テスト印刷はWindowsのシステム機能を経由しますが、ExcelなどのOfficeアプリは独自の印刷処理を行うため、ドライバーとの互換性問題が特定アプリにのみ現れることがあります。Windows 11 24H2でドライバーとの仕様差異が生じた場合、この症状になりやすいです。プリンタードライバーの最新版への更新で改善するケースがほとんどです。
WPP(保護された印刷モード)を有効にしてしまいドライバーが消えました。元に戻せますか?
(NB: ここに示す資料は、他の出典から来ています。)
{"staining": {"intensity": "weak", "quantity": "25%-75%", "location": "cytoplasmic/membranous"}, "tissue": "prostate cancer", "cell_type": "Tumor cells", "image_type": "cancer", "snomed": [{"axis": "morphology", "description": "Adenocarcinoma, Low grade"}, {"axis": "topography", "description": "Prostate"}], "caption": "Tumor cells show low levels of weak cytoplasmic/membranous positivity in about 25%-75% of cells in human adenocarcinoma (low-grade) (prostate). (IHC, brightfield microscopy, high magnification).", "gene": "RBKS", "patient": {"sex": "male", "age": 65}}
WPPを無効に戻してもドライバーは自動復元されません。設定を「オフ」に戻した後、プリンターメーカーの公式サイトから最新の24H2対応ドライバーを手動でダウンロードし、再インストールする必要があります。
ドライバーを更新したのに改善しません。他に試せることはありますか?
ドライバー更新後も改善しない場合は、①印刷スプーラーのリセット(キュー削除)、②プリンターの削除と再追加、③Officeの修復(「設定」→「アプリ」→「Microsoft 365」→「変更」→「クイック修復」)を順に試してみてください。それでも解消しない場合はプリンターメーカーのサポートへ問い合わせることをお勧めします。
社内の複数PCで同様のトラブルが発生した場合、効率的に対処するには?
同一プリンタードライバーを使用している複数台で問題が再現する場合は、最新の24H2対応ドライバーをあらかじめ配布パッケージ化し、IntuneやSCCMを使ってリモート展開すると効率的です。また、グループポリシーでWPPの設定変更を制限しておくと、ユーザー操作による同様トラブルの再発を防げます。